## [JOB]
Looking at the records below, state how many lines include the string "आसनस" and add nothing further.

Extracted page text data:
################
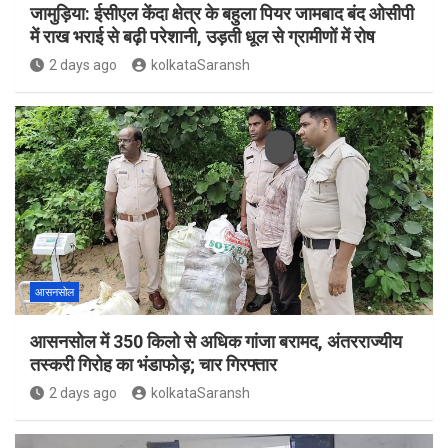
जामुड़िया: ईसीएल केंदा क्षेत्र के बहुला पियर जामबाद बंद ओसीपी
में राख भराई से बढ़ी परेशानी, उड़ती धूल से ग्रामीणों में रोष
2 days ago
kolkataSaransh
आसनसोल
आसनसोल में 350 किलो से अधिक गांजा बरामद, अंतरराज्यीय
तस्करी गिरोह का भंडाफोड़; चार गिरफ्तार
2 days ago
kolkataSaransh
################
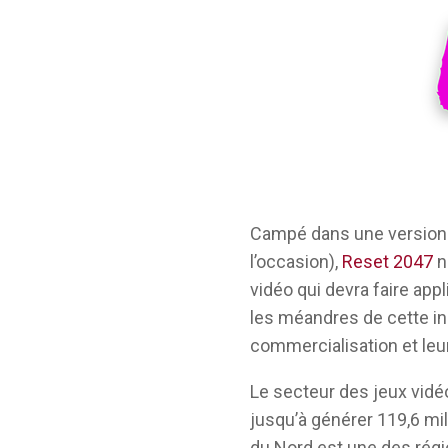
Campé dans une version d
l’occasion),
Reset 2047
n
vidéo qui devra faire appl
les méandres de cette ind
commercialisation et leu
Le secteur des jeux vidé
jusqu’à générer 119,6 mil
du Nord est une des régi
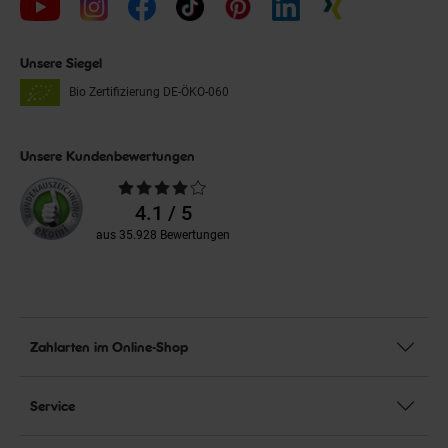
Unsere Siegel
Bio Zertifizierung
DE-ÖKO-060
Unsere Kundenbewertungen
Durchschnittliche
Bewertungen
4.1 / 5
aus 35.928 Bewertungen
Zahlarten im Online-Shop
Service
################
## [RESPONSE]
2